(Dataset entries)
· · · · ·

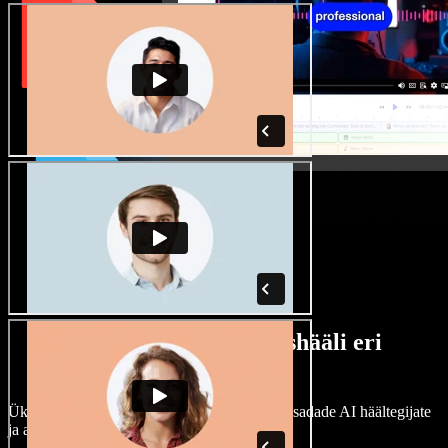
Lai valik mees- ja naishääli eri
aktsentidega
Ükski projekt ei pea kõlama ühtemoodi. Vali sadade AI häältegijate
ja aktsentide hulgast ning kohanda neid.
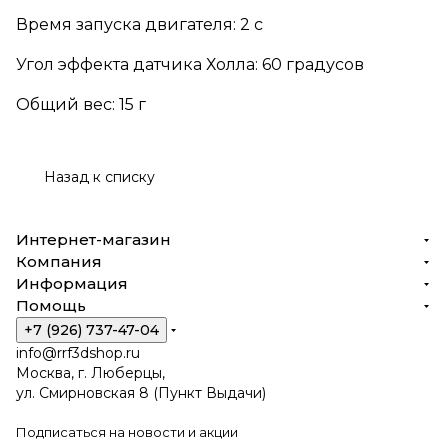
Время запуска двигателя: 2 с
Угол эффекта датчика Холла: 60 градусов
Общий вес: 15 г
Назад к списку
Интернет-магазин
Компания
Информация
Помощь
+7 (926) 737-47-04
info@rrf3dshop.ru
Москва, г. Люберцы,
ул. Смирновская 8 (Пункт Выдачи)
Подписаться
на новости и акции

· · · · ·

→ Work required: The output should consist of the records above, reproduced exactly, without pictures.

→ Task result:
Lai valik mees- ja naishääli eri
aktsentidega
Ükski projekt ei pea kõlama ühtemoodi. Vali sadade AI häältegijate
ja aktsentide hulgast ning kohanda neid.
Время запуска двигателя: 2 с
Угол эффекта датчика Холла: 60 градусов
Общий вес: 15 г
Назад к списку
Интернет-магазин
Компания
Информация
Помощь
+7 (926) 737-47-04
info@rrf3dshop.ru
Москва, г. Люберцы,
ул. Смирновская 8 (Пункт Выдачи)
Подписаться
на новости и акции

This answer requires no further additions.